Inconsistent kernel time between nsight and cudaEvent

As stated in this blog, there is a preferred way of measuring time for a kernel. While using nsight compute, the time is pretty different. (I’m new to it, so I’m not sure whether it is the actual name to use. I used ncu -o profile ./main for profiling, and nsight compute UI to check the result.)
Here’s what happened in details:
I launch the kernel using cuLaunchKernel(), and measure the time in the exact same way as in the blog above. The time is about 9ms. But when I changed the code before this function, which resides entirely in CPU, the time changed pretty frequently. It’s sometimes 9ms, and sometimes 12ms. The weirdest part is, in the same process, the kernel is run for three times (while with some other functions like cuMemAlloc invoked between them), the three records are the same. But, if run the program for multiple times, the time will be 9ms at some cases, and 12ms at the other cases. Seems to be random.
I was upset, and tried nsight. This time the kernel time stays at 12ms. Remember there was a version of code where it is stable at 9ms? Even that version is said to be 12ms by nsight. (While these records do haven’t come out from a same run, as profiling destroy the “native” time record)
My question is:

  1. What has caused such a phenomenon? My imaginary answer is invalid memory access, but that still does not make sense.
  2. Is my way of using either cudaEvent or nsight wrong?
  3. What’s the best method to evaluate time? Will that be nsight, or as stated in the blog above, or anything else? When there’s a conflict, which one should I believe?

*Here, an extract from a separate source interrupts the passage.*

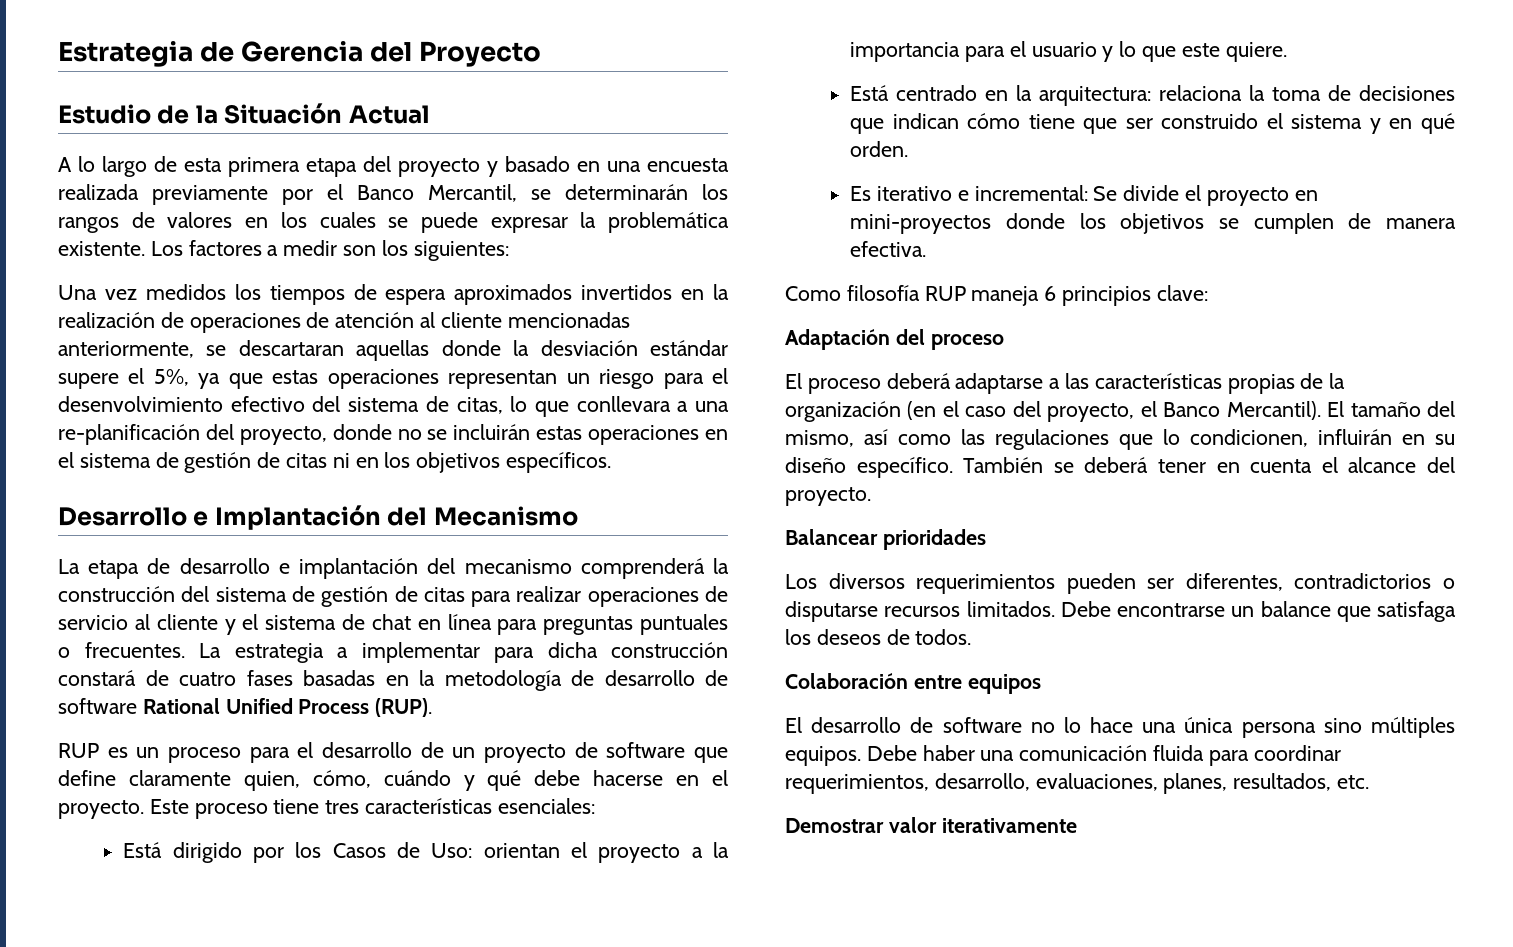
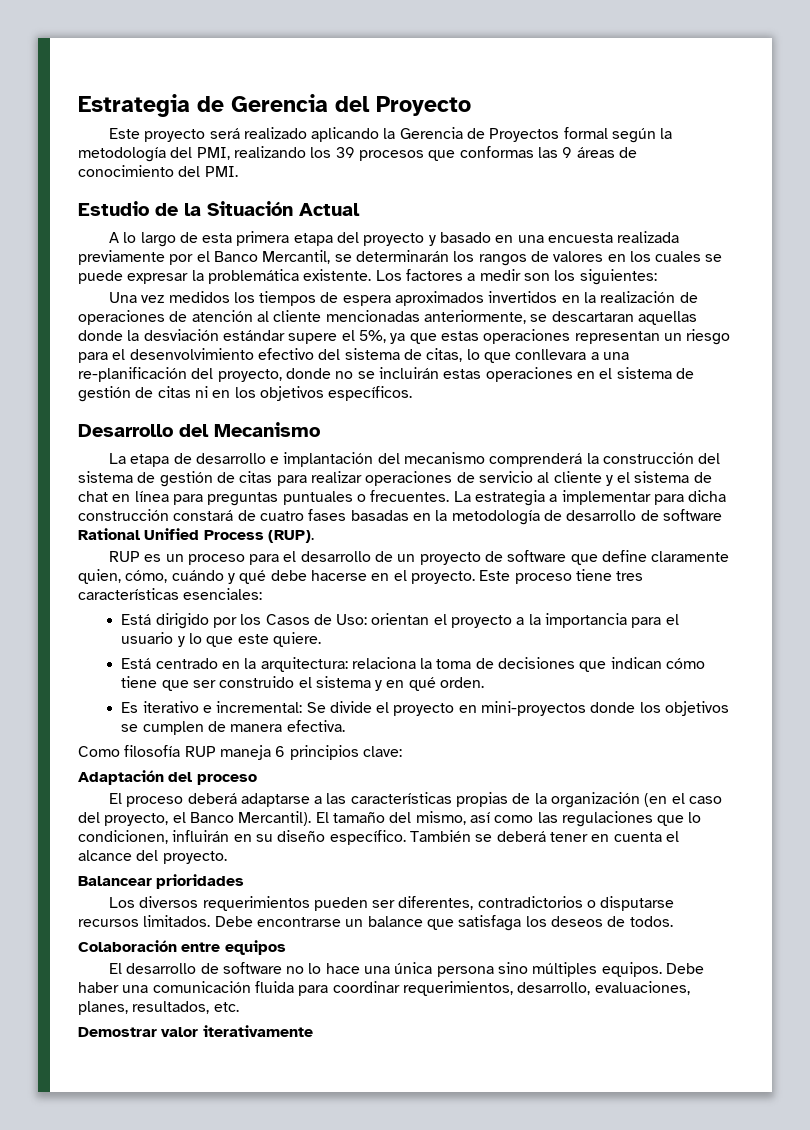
(542, 54) none -> [108,127,673,143] [78,146,637,162] [78,165,238,177] // Este proyecto será realizado aplicando la Gerencia de Proyectos formal según la metodología del PMI, realizando los 39 procesos que conformas las 9 áreas de conocimiento del PMI.
[193,505,381,530] e Implantación -> (173, 430) none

When doing measurements using the APIs described in that forum post, they could include things other than kernel time, for example if the GPU context switched between start/stop or lazy initialization occurs. These types of things may make measurements inconsistent. The most consistent way to measure just kernel time is using Nsight Systems. Nsight Compute can also measure the pure kernel time but can impact it because it flushes caches and locks the clock. These can impact kernel measurements. You can disable the cache flushing and clock locking optionally in Nsight Compute if you are only interested in kernel duration.